The issue is not attention span or discipline. It is that there is no concrete trigger telling you when to check the map, and no framework for what to look for when you do. The vague goal produces a vague habit, and vague habits do not stick under the pressure of an actual game.
Here is a cleaner mental model: when you are considering an aggressive move, your job is to assume that enemies are everywhere they could be. To do that, you need to know where you last saw them and what you can eliminate based on that information. That turns a vague habit into a specific trigger with a specific action.
❌ Bad Goal
Improve my map awareness.
✅ Better Goal
Every time I consider making an aggressive decision, check how many enemy heroes I can see on the map.
This goal has a trigger built into it — “every time I consider being aggressive” — which is the missing ingredient in almost every map awareness goal ever set. You are not trying to look at the map more often in a general, diffuse way. You are building a specific reflex attached to a specific moment.
Watch: Map awareness goal breakdown (7:27)
The Mindset Shift That Makes This All Work
There is one more thing worth naming, because it is the thread connecting all three examples. When you adopt specific, process-oriented goals instead of outcome goals, you have to accept that you will not immediately win more games.
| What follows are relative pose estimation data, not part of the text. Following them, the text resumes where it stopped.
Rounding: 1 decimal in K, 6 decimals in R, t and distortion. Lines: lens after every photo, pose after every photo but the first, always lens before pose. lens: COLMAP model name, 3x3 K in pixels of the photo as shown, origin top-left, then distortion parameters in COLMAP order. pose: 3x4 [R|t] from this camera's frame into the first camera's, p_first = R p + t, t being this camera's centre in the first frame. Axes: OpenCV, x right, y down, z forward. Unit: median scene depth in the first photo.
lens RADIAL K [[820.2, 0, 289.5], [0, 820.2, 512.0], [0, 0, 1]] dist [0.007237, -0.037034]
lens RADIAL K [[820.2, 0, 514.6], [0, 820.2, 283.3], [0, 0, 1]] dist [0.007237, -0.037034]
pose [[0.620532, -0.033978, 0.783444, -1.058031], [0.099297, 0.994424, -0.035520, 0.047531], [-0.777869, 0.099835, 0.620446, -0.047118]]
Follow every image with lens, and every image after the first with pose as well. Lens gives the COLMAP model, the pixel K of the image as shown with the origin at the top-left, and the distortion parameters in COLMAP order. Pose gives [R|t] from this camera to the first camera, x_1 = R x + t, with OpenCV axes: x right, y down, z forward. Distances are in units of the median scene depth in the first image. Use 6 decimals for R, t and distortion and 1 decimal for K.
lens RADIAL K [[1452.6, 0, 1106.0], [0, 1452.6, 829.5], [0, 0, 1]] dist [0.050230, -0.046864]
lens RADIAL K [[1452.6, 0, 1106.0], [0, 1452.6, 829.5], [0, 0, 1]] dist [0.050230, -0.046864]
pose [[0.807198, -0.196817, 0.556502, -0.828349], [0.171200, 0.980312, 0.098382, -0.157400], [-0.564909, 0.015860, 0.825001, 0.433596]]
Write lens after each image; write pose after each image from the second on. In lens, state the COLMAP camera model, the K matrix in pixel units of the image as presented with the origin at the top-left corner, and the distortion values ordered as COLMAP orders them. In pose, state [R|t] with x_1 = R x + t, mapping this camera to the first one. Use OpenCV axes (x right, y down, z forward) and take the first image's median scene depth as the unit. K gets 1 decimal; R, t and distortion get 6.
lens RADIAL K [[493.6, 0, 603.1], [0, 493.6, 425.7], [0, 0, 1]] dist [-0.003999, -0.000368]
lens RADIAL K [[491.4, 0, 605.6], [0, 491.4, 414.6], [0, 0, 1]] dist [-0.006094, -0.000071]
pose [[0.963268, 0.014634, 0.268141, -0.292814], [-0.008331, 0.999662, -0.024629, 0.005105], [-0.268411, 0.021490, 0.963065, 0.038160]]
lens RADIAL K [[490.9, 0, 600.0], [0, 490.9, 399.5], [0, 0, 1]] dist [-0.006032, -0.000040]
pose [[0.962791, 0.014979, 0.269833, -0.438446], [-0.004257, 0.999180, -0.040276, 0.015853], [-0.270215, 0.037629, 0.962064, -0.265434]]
That is not a flaw in the approach — it is the point.
What you gain instead is understanding. You gain the ability to look at a game and honestly assess whether you executed the thing you were working on. Whether you won or lost becomes secondary data. The primary data is: did I position for range creeps correctly? Did I send my Manta illusions? Did I check the map before going aggressive?
Focus on the specific action you are training, and you will gain understanding of it — which leads to improvement over time. Prioritize future you over winning this current game.
This is a hard shift to make when you are playing to win, which is why most players never make it. But it is exactly the shift that separates players who get better from players who grind endlessly without going anywhere.
The grind is not the problem. How you are directing it is.
Putting It Together
To summarize what we have covered: vague outcome goals like “get 60 CS,” “average 600 GPM,” or “improve map awareness” fail because they do not tell you what action to take, they are heavily influenced by factors outside your control, and they give you no useful feedback during or after a game.
The SMART framework fixes this when applied correctly — and the key insight for Dota specifically is that Achievable means 100% in your control. That constraint forces you to go deeper and find the real, specific behavior underneath the number you are chasing. That behavior is what you actually train. The numbers follow.
Pick one goal. Make it specific enough that you could describe the exact moment and action it requires. Play ten games with it in mind. Review whether you executed it. Then refine. That is the whole system — and it works considerably better than watching another guide and hoping something sticks.